The transfers can take days, weeks, or even months as the trains stop and convicts spend time in transit prisons. Convicts almost always face humiliation, beatings, and sometimes even death at the hands of their guards.
Skochilenko has said her actions were not about the army but instead an attempt to support peace.
Earlier this year, Skochilenko's defense team asked linguist Svetlana Drugoveiko-Dozhanskaya to analyze the texts on the pieces of paper and the expert concluded that they did not carry false information about Russia's armed forces.
Shortly after her testimony in the courtroom, Drugoveiko-Dozhanskaya was fired from her job at the St. Petersburg State University for what was officially announced as "an immoral misdeed."

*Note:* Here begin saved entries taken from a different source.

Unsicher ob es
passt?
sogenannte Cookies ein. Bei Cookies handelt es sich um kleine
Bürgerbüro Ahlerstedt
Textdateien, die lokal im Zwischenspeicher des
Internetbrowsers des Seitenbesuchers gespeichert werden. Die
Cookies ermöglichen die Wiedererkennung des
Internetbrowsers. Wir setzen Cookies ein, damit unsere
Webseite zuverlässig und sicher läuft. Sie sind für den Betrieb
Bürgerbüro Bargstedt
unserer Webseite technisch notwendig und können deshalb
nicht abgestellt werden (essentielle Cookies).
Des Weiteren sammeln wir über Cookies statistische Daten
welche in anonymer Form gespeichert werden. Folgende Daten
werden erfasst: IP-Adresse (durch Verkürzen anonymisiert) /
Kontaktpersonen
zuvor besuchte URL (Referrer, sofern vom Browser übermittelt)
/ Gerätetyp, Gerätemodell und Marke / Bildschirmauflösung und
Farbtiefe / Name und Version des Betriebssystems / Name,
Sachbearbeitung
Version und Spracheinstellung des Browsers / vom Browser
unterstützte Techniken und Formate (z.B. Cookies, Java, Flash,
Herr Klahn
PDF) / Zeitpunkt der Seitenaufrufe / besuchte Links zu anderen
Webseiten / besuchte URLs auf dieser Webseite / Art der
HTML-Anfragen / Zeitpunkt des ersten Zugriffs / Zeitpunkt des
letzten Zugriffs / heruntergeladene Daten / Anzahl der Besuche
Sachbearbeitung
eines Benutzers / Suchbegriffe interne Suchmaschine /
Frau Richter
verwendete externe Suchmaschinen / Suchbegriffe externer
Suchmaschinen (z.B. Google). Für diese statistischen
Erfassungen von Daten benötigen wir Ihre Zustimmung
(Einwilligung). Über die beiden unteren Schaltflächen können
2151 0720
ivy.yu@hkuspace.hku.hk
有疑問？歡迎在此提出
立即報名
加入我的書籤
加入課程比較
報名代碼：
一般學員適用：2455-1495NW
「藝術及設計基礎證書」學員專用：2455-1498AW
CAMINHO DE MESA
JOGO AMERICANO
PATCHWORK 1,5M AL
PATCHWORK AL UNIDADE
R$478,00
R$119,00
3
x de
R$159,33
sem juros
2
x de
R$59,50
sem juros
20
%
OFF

In early March 2022, President Vladimir Putin signed a law that allows for lengthy prison terms for distributing "deliberately false information" about Russian military operations as the Kremlin seeks to control the narrative about its war in Ukraine.
That includes a prohibition on calling it a war. Moscow officially calls it a "spcial military operation."
The law envisages sentences of up to 10 years in prison for individuals convicted of an offense, while the penalty for the distribution of "deliberately false information" about the Russian armed forces that leads to "serious consequences" is 15 years in prison.
It also makes it illegal "to make calls against the use of Russian troops to protect the interests of Russia" or "for discrediting such use" with a possible penalty of up to three years in prison. The same provision applies to calls for sanctions against Russia.